Nous avons observé le rituel des japonais venus prier: tout d’abord ils se purifient les mains et la bouche grâce à des fontaines prévues à cet effet, puis ils « s’aspergent » avec de la fumée d’encens qui brûle devant le temple, et enfin, après avoir jeté quelques pièces dans un grand coffre, ils vont prier.
Par la suite, ils peuvent utiliser une sorte d’horoscope: ils secouent une boîte en fer pour en faire sortir un bâton sur lequel est noté un chiffre correspondant à un tiroir. Dans ce dernier, ils trouvent un petit papier, qu’on suppose être leur horoscope.
Dans les temples shinto, ils peuvent également accrocher des tablettes en bois, sur lesquelles ils écrivent quelques mots, en signe d’offrandes.
Enfin, sur un genre de support, on trouve beaucoup d’omikuji, des petits bouts de papier contenant un oracle que les japonais accrochent pour conjurer le mauvais sort.
Nous avons ensuite profité des petites rues alentours, dont la rue Nakamise, datant de la période d’Edo et regroupant des boutiques d’artisanat japonais.
Enfin, nous rejoignons un restaurant conseillé par le Petit Futé dont nous ne regretterons pas l’adresse. Au menu, okonomiyaki!! Il s’agit de pâte à crêpe mélangée (ou séparée) à des ingrédients, que l’on fait cuire sur une plaque chauffante. La particularité de ce restaurant, c’est que la plaque se trouve sur la table du client, donc on faire cuire soi-même son repas. Le tout se mange évidemment avec des baguettes, et en chaussettes (comme dans beaucoup de lieux ici: hôtels, certains restaurants et même certains temples)!
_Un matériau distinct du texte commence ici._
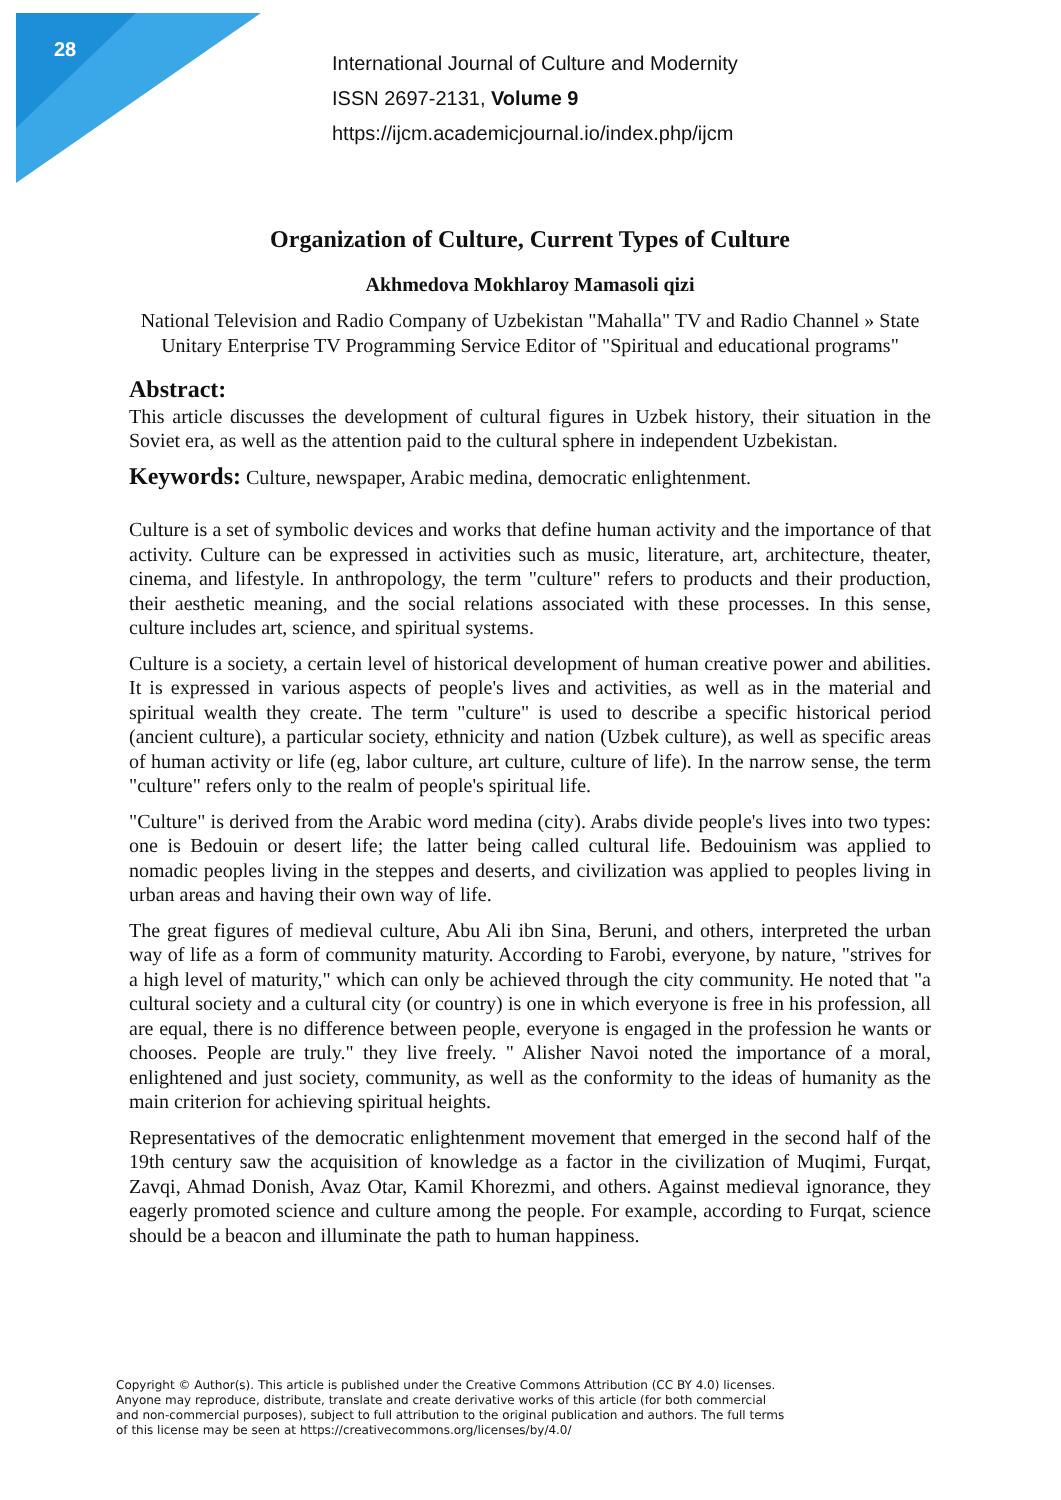28
International Journal of Culture and Modernity
ISSN 2697-2131, Volume 9
https://ijcm.academicjournal.io/index.php/ijcm
Organization of Culture, Current Types of Culture
Akhmedova Mokhlaroy Mamasoli qizi
National Television and Radio Company of Uzbekistan "Mahalla" TV and Radio Channel » State Unitary Enterprise TV Programming Service Editor of "Spiritual and educational programs"
Abstract:
This article discusses the development of cultural figures in Uzbek history, their situation in the Soviet era, as well as the attention paid to the cultural sphere in independent Uzbekistan.
Keywords: Culture, newspaper, Arabic medina, democratic enlightenment.
Culture is a set of symbolic devices and works that define human activity and the importance of that activity. Culture can be expressed in activities such as music, literature, art, architecture, theater, cinema, and lifestyle. In anthropology, the term "culture" refers to products and their production, their aesthetic meaning, and the social relations associated with these processes. In this sense, culture includes art, science, and spiritual systems.
Culture is a society, a certain level of historical development of human creative power and abilities. It is expressed in various aspects of people's lives and activities, as well as in the material and spiritual wealth they create. The term "culture" is used to describe a specific historical period (ancient culture), a particular society, ethnicity and nation (Uzbek culture), as well as specific areas of human activity or life (eg, labor culture, art culture, culture of life). In the narrow sense, the term "culture" refers only to the realm of people's spiritual life.
"Culture" is derived from the Arabic word medina (city). Arabs divide people's lives into two types: one is Bedouin or desert life; the latter being called cultural life. Bedouinism was applied to nomadic peoples living in the steppes and deserts, and civilization was applied to peoples living in urban areas and having their own way of life.
The great figures of medieval culture, Abu Ali ibn Sina, Beruni, and others, interpreted the urban way of life as a form of community maturity. According to Farobi, everyone, by nature, "strives for a high level of maturity," which can only be achieved through the city community. He noted that "a cultural society and a cultural city (or country) is one in which everyone is free in his profession, all are equal, there is no difference between people, everyone is engaged in the profession he wants or chooses. People are truly." they live freely. " Alisher Navoi noted the importance of a moral, enlightened and just society, community, as well as the conformity to the ideas of humanity as the main criterion for achieving spiritual heights.
Representatives of the democratic enlightenment movement that emerged in the second half of the 19th century saw the acquisition of knowledge as a factor in the civilization of Muqimi, Furqat, Zavqi, Ahmad Donish, Avaz Otar, Kamil Khorezmi, and others. Against medieval ignorance, they eagerly promoted science and culture among the people. For example, according to Furqat, science should be a beacon and illuminate the path to human happiness.
Copyright © Author(s). This article is published under the Creative Commons Attribution (CC BY 4.0) licenses.
Anyone may reproduce, distribute, translate and create derivative works of this article (for both commercial
and non-commercial purposes), subject to full attribution to the original publication and authors. The full terms
of this license may be seen at https://creativecommons.org/licenses/by/4.0/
Nous partons ensuite en direction du temple Yushima seido; nous avons pris la décision de faire la route à pied. En utilisant notre instinct, la boussole du GPS et les bouts de cartes dont nous disposons, l’aventure est intéressante. En route, Émeline propose de traverser la « Ville électrique » et le geek en André lui ordonne d’accepter.
Rendus à la station de métro Akihabara, nous la traversons et en l’espace d’un instant, l’ambiance change du tout au tout. Nous nous trouvons dans des rues remplies de néons, de héros de jeux vidéo ou de mangas japonais.
Nos oreilles sont stimulées ici par de la musique J-Pop et là par des airs de musique 8bits. La vie semble passer en mode accélérée, j’aurais envie de visiter tous les magasins de ce quartier! On y trouve, entre autres, des jouets, des jeux vidéos, des arcades, des magasins d’électronique et apparemment des cafés où les clients sont servis par des gens déguisés en bonne. Un magasin me fait particulièrement sourire puisqu’on y trouve seulement des costumes de maids. On trouve d’ailleurs plusieurs jeunes japonaises déguisées en bonnes justement ou en écolières sur les trottoirs qui distribuent des publicités. Nous avons réussi à en photographier une avec son accord.
Après quelques coins de rue où nos sens sont constamment stimulés (particulièrement ceux d’André) nous sortons de la ville électrique comme nous y sommes entrés, et nous reprenons notre recherche du temple.
Le Yushima Seido est un temple chinois confucéen, qu’André a trouvé très typé ninja, car il est très sombre, avec un toit vert clair. Puis pour terminer la journée, nous nous rendons au Kanda Myojin, dédié à la prospérité des affaires, au bonheur de la famille et aux bonnes rencontres. Nous n’avons pas prié, mais espérons tout de même qu’il nous porte chance pour la suite du voyage!